WRITTEN REQUEST 1
Say whether each statement below agrees with the passage on Java type conversions. Answer yes or no for each, and quote the words of the passage that decide it.
(a) Java checks type compatibility at compile time in almost all cases.
(b) A char cannot be used where an int is valid.
(c) A floating-point value can be implicitly assigned to a floating-point variable of lesser precision.
------------------------------------------------------------
The Java programming language is a strongly typed language, which means that it checks for type compatibility at compile time in almost all cases. Incompatible assignments are prevented by forbidding anything questionable. It also provides cast operations for times when the compatibility of a type can be determined only at run time, or when you want to explicitly force a type conversion for primitive types that would otherwise lose range, such as assigning a double to a float. You learned about type compatibility and conversion for reference types on page 90. In this section you will learn about conversions as a whole, for both primitive and reference types, and the contexts in which those conversions are automatically applied.

Implicit Type Conversions

Some kinds of conversions happen automatically, without any work on your part—these are implicit conversions.

Any numeric value can be assigned to any numeric variable whose type supports a larger range of values—a widening primitive conversion. A char can be used wherever an int is valid. A floating-point value can be assigned to any floating-point variable of equal or greater precision.
------------------------------------------------------------
WRITTEN REQUEST 2
Please copy out everything in the records from the line containing "order: Anseriformes" down to the line containing "scientific name: Oxalis pes-caprae", including both of those lines.

GIVEN DATA
------------------------------------------------------------
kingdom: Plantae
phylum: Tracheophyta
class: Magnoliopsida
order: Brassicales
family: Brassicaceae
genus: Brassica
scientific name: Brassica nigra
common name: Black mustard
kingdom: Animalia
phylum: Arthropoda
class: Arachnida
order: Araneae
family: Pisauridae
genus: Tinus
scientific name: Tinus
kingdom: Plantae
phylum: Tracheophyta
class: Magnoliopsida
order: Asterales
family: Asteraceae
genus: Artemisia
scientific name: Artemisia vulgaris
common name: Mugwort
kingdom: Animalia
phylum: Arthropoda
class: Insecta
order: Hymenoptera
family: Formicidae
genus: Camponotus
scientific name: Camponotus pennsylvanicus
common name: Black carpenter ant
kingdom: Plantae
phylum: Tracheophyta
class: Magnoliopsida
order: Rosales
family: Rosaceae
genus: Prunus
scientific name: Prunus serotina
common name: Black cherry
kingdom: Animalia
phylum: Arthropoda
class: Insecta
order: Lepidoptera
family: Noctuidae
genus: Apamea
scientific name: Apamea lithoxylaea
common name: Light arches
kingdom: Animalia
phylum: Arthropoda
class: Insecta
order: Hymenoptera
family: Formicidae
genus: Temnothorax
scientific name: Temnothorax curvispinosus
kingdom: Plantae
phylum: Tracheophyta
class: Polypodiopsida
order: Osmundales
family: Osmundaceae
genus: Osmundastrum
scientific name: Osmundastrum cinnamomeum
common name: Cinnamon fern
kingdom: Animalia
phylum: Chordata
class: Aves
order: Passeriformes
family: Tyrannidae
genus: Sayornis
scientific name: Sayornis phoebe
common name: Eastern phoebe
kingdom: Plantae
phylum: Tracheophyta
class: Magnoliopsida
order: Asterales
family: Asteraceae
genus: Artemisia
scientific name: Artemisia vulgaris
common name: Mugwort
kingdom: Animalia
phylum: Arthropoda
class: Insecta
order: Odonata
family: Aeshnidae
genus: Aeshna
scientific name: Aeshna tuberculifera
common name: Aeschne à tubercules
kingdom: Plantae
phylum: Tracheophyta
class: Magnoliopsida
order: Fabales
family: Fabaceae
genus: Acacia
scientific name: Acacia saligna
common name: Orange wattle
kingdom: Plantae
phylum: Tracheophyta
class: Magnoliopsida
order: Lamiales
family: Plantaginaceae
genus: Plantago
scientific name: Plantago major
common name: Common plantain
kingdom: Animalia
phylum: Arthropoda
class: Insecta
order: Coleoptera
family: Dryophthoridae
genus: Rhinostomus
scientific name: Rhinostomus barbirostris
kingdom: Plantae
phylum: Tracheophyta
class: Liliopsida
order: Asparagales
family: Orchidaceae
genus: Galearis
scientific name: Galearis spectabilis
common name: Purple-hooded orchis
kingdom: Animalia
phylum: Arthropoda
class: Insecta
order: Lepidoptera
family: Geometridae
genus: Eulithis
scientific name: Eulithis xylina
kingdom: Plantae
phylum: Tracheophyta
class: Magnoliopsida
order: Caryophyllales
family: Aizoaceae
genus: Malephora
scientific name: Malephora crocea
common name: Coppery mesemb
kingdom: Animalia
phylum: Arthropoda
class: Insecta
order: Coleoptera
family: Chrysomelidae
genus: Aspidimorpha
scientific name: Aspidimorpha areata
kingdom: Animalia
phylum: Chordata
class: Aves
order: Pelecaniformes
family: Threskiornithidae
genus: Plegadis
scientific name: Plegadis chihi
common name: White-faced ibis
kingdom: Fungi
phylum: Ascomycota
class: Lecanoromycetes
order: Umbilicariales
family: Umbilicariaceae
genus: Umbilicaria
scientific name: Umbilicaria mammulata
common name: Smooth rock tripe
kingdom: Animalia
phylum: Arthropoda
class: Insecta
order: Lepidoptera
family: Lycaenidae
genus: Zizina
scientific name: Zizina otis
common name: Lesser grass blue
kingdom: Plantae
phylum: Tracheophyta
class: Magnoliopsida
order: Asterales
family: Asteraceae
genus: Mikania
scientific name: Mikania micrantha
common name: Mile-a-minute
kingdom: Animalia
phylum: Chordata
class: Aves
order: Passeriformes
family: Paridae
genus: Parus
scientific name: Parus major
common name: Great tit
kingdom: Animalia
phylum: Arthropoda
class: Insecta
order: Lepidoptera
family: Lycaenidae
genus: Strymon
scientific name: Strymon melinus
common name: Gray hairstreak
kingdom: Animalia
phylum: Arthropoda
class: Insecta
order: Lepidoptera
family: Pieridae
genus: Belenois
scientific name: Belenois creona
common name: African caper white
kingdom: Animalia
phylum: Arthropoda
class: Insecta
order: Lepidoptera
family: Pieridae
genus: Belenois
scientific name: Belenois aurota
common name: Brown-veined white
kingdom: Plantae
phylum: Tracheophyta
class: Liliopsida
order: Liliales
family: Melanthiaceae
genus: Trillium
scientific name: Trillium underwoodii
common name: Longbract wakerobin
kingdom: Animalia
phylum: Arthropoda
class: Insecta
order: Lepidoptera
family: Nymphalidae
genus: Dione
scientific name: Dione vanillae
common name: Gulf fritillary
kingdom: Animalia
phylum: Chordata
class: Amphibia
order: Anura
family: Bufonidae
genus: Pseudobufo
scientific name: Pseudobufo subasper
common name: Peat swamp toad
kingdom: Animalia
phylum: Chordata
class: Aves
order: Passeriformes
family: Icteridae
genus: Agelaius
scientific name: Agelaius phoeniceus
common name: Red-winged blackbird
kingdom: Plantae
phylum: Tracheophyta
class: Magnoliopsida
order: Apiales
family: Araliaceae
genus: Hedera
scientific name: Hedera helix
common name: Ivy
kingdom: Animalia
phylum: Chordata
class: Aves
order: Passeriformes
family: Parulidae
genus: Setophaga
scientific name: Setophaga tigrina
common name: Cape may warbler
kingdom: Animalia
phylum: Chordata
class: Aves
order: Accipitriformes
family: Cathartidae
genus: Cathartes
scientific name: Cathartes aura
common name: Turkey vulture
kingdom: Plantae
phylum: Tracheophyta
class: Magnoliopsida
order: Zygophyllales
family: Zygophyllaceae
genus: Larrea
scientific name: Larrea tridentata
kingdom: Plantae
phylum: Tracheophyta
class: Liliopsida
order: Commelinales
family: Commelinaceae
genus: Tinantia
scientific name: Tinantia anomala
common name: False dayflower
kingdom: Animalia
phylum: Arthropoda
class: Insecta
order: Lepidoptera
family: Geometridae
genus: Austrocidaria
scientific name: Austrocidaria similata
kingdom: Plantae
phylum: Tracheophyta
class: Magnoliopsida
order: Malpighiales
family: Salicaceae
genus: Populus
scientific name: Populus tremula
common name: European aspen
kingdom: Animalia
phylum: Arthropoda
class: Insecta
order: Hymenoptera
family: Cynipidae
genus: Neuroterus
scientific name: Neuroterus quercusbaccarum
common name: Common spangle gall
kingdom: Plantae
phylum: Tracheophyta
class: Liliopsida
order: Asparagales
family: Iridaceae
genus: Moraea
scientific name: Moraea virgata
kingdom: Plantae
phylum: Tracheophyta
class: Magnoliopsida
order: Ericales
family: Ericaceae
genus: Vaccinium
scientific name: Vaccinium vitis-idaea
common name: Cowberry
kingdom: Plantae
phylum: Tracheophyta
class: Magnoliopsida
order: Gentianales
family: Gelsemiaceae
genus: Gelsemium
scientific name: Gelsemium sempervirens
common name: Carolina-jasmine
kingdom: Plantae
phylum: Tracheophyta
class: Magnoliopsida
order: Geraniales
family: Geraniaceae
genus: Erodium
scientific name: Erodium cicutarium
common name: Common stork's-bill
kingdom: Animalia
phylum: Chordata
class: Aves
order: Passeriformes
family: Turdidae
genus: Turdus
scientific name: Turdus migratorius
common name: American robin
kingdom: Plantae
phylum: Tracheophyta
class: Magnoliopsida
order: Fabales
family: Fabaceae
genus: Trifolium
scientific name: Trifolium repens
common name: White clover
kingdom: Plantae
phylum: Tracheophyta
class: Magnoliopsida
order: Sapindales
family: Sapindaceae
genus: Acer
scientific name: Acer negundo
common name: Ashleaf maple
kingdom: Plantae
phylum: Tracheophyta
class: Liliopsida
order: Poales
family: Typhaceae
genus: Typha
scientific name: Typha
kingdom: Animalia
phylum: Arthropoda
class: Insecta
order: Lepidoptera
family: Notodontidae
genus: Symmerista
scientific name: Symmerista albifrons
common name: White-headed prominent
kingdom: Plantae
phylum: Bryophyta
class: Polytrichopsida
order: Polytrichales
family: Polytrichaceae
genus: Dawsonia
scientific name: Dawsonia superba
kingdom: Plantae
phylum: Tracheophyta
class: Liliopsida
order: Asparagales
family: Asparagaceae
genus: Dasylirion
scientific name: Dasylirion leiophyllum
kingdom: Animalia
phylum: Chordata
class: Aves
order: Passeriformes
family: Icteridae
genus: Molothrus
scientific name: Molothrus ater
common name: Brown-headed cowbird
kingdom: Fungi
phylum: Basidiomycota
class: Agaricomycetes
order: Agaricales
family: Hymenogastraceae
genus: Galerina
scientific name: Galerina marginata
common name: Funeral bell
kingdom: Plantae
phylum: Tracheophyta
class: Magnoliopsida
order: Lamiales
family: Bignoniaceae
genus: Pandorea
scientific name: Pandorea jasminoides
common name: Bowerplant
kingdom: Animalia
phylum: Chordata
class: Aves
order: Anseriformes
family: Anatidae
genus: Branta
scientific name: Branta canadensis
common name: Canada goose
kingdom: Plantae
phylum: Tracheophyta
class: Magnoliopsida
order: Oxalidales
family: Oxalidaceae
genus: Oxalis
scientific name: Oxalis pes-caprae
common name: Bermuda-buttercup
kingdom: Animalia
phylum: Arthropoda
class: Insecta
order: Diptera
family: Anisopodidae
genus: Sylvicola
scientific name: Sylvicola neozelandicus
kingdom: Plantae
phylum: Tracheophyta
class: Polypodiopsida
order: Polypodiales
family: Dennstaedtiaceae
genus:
------------------------------------------------------------
TASK RESULT 1
(a) Yes: "it checks for type compatibility at compile time in almost all cases"
(b) No: "A char can be used wherever an int is valid."
(c) No: "A floating-point value can be assigned to any floating-point variable of equal or greater precision."

TASK RESULT 2
order: Anseriformes
family: Anatidae
genus: Branta
scientific name: Branta canadensis
common name: Canada goose
kingdom: Plantae
phylum: Tracheophyta
class: Magnoliopsida
order: Oxalidales
family: Oxalidaceae
genus: Oxalis
scientific name: Oxalis pes-caprae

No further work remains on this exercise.